#### Aim of the task
Please copy every line of the material word for word.

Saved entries
┌──

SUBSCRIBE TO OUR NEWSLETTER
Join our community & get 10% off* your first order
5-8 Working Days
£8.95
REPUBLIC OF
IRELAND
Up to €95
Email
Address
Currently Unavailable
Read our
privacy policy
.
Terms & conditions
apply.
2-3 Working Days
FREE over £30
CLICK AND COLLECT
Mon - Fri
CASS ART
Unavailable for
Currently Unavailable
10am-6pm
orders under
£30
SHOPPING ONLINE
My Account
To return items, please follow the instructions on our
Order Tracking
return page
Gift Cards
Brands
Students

└──

#### Task answer
SUBSCRIBE TO OUR NEWSLETTER
Join our community & get 10% off* your first order
5-8 Working Days
£8.95
REPUBLIC OF
IRELAND
Up to €95
Email
Address
Currently Unavailable
Read our
privacy policy
.
Terms & conditions
apply.
2-3 Working Days
FREE over £30
CLICK AND COLLECT
Mon - Fri
CASS ART
Unavailable for
Currently Unavailable
10am-6pm
orders under
£30
SHOPPING ONLINE
My Account
To return items, please follow the instructions on our
Order Tracking
return page
Gift Cards
Brands
Students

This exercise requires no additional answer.